Au sein de ce programme, il convient de souligner les progrès remarquables réalisés en termes de maîtrise des frais de justice. Grâce aux efforts conjugués des magistrats et de la Chancellerie, la dynamique à la hausse de ces frais est désormais contenue. En 2009, une dotation de 409 millions d’euros est prévue pour les couvrir, contre 405 millions d’euros en 2008.

Un autre problème récurrent reste toutefois à résoudre : celui de l’insuffisance de greffiers au sein des juridictions, je l’ai souligné à de nombreuses reprises.
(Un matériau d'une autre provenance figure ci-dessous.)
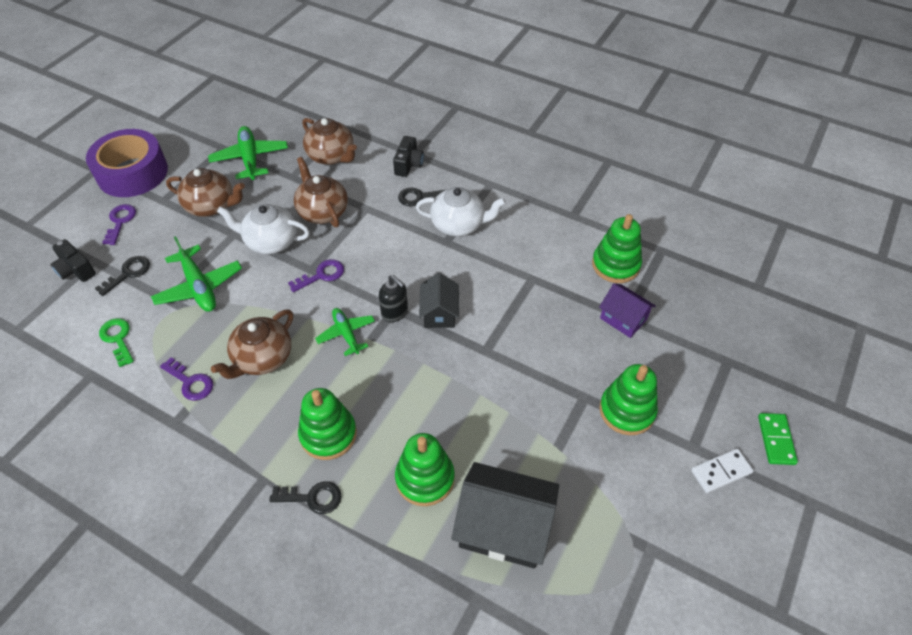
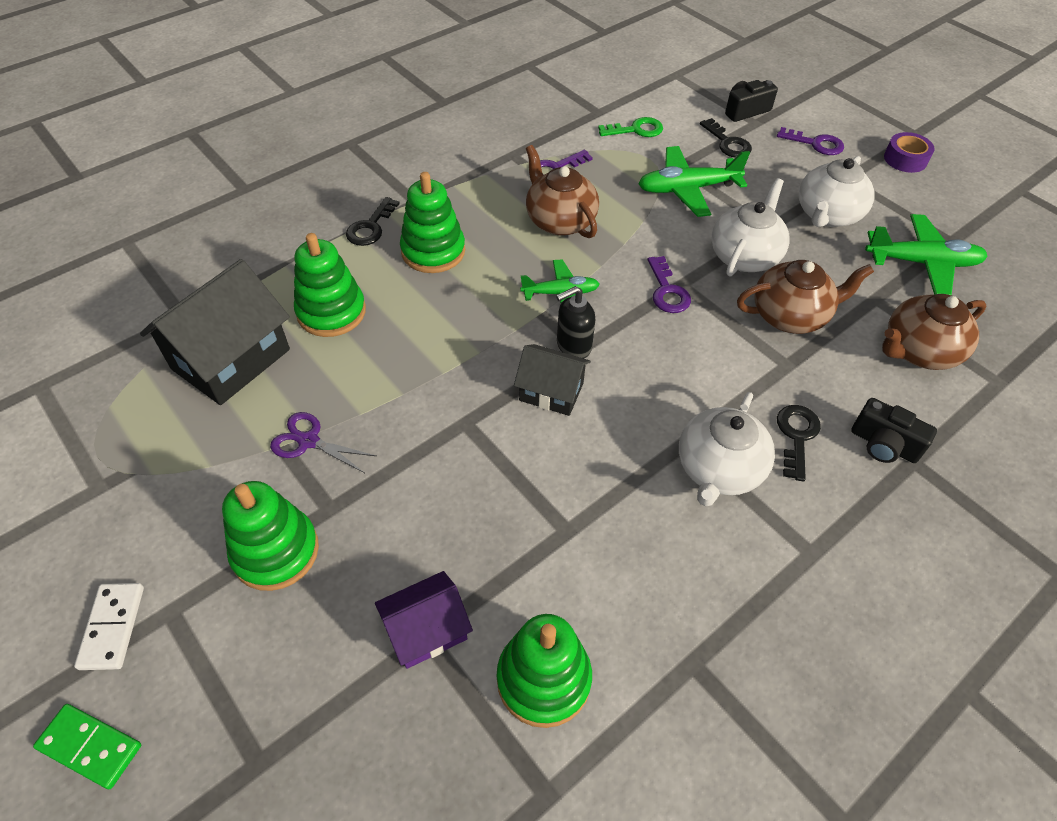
camera: 110 degrees right, 0 degrees up
purple tape [86,129,168,197] -> purple tape [884,132,935,173], size x0.47
brown teapot [166,168,245,217] -> white teapot [799,156,875,227]
none -> purple scissors [270,412,376,473]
Le ratio actuel de 2, 5 fonctionnaires de greffe par magistrat traduit une réelle faiblesse du soutien logistique susceptible d’être apporté aux magistrats, tant pour le rendu des décisions de justice que pour la gestion des juridictions. Les efforts afin d’accroître les effectifs de magistrats, en conformité avec la loi d’orientation et de programmation pour la justice, la LOPJ, au cours de la période 2003-2007, méritent d’être salués. Mais ils n’ont de sens que s’ils s’accompagnent d’un effort encore plus important en faveur des greffiers.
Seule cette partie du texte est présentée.